Das Erste, was man von Redgorge sah, waren die Basaltbollwerke. Surabar Zaubermeißel, der Erbauer Redgorge sowie Cauldrons (und Kingfisher Hollows) hatte diese riesigen Mauern aus dem Boden heraus beschworen und speziell verzaubert, um die Bewohner vor den angreifenden Scheusalen des nahe gelegenen Dämonenschlundes zu schützen. Im Osten der Stadt lag eine Felsklippe, gleichfalls bezaubert; außerdem lag Redgorge auf einer Halbinsel und war zu acht Zehnteln vom Schwimmsternquell umgeben, einem der Quellflüsse des Ith.
Einst hatte Redgorge beinahe zweitausend Seelen beherbergt, doch vor beinahe hundert Jahren hatte es der Glabrezu Nabthatoron endlich geschafft, eine Bresche in die Basaltbollwerke zu schlagen. Ein Teil seiner Streitkräfte war in die Stadt vorgedrungen, bevor die Mauern sich wieder schließen konnten. Die folgende Schlacht war mehr ein Schlachten gewesen. Von den Überlebenden waren die meisten nach Cauldron gezogen oder hatten ihr Glück in der verlassenen Zwergenstadt gesucht, nur um bald darauf die Reihen der dort herumstreunenden Geister zu bereichern. Jetzt lebten in Redgorge noch vielleicht dreihundert Seelen, die zu gleichen Teilen von Landwirtschaft in den umliegenden Gebieten und Minenarbeiten im Steinbruch der Stadt lebten.
Die Kettenbrecher ritten unbehelligt durch die verlassenen Straßen. Inmitten von ruinösen Gebäuden sah man in unregelmäßigen Abständen offenbar bewohnte Häuser; die meisten Bewohner konzentrierten sich im Zentrum. Dort stand auch der Rote Kumpel, dessen Schild einen rußgeschwärzten Minenarbeiter mit flammend rotem Haar, ebensolchen Backen und Nase und einem Humpen in der Hand zeigte.
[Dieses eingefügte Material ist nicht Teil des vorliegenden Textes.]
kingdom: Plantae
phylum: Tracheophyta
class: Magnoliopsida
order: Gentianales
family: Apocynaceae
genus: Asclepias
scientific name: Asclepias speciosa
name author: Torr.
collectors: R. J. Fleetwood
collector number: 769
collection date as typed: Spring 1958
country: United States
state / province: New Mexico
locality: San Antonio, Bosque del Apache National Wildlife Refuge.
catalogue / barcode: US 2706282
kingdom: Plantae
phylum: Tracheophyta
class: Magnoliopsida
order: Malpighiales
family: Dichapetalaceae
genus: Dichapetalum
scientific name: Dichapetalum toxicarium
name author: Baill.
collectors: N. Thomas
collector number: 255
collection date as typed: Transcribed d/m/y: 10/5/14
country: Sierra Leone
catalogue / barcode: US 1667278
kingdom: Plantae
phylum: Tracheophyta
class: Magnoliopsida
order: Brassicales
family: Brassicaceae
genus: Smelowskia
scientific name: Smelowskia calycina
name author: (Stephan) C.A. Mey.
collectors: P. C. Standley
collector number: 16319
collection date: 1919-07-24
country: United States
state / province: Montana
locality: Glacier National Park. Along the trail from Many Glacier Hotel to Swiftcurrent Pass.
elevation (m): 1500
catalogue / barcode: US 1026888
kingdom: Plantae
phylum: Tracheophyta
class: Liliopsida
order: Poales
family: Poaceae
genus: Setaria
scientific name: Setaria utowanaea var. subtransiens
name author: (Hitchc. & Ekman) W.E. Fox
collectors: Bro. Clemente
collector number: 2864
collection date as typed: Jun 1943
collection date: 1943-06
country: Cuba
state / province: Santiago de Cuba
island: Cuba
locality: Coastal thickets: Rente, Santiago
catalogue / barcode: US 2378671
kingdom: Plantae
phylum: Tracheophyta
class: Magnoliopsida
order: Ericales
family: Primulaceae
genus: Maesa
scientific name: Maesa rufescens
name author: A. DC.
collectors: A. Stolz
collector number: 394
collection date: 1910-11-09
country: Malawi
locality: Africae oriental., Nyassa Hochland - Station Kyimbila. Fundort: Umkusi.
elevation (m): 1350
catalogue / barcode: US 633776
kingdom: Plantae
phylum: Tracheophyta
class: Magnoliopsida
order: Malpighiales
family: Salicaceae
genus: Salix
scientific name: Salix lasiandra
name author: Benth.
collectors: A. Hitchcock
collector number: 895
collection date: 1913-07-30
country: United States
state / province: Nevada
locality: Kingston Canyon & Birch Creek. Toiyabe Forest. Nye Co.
Das Innere des Kumpels entpuppte sich als geräumiger Schankraum mit gemütlichen Tischen. Der Raum war warm und hell. Gegenüber dem Eingang war eine kleine Bühne, auf der ein Halbelf Laute spielte. An einer Seite war eine lange Theke, dahinter ein großer Mann, dessen rote Haare in einen Pferdeschweif gebunden waren. Der Theke gegenüber gab es einen abgetrennten Bereich, in dem Waffen und andere Ausrüstungsgegenstände feilgeboten wurden.
»Willkommen, Reisende!«, rief der Wirt. »Ich bin Minimax, und ihr seid nicht mehr lange hungrig! He, Junge«, rief er in Richtung Küche, »wir haben Gäste!«
Während die Kettenbrecher sich einen Tisch suchten, öffnete sich die Tür zur Küche und ein Junge von knapp zehn Jahren kam heraus. Er war sauber und ebenso gekleidet, deshalb erkannte Dirim ihn erst, als dieser hinter der Theke verharrte und mit großen Augen zu ihnen herüber starrte.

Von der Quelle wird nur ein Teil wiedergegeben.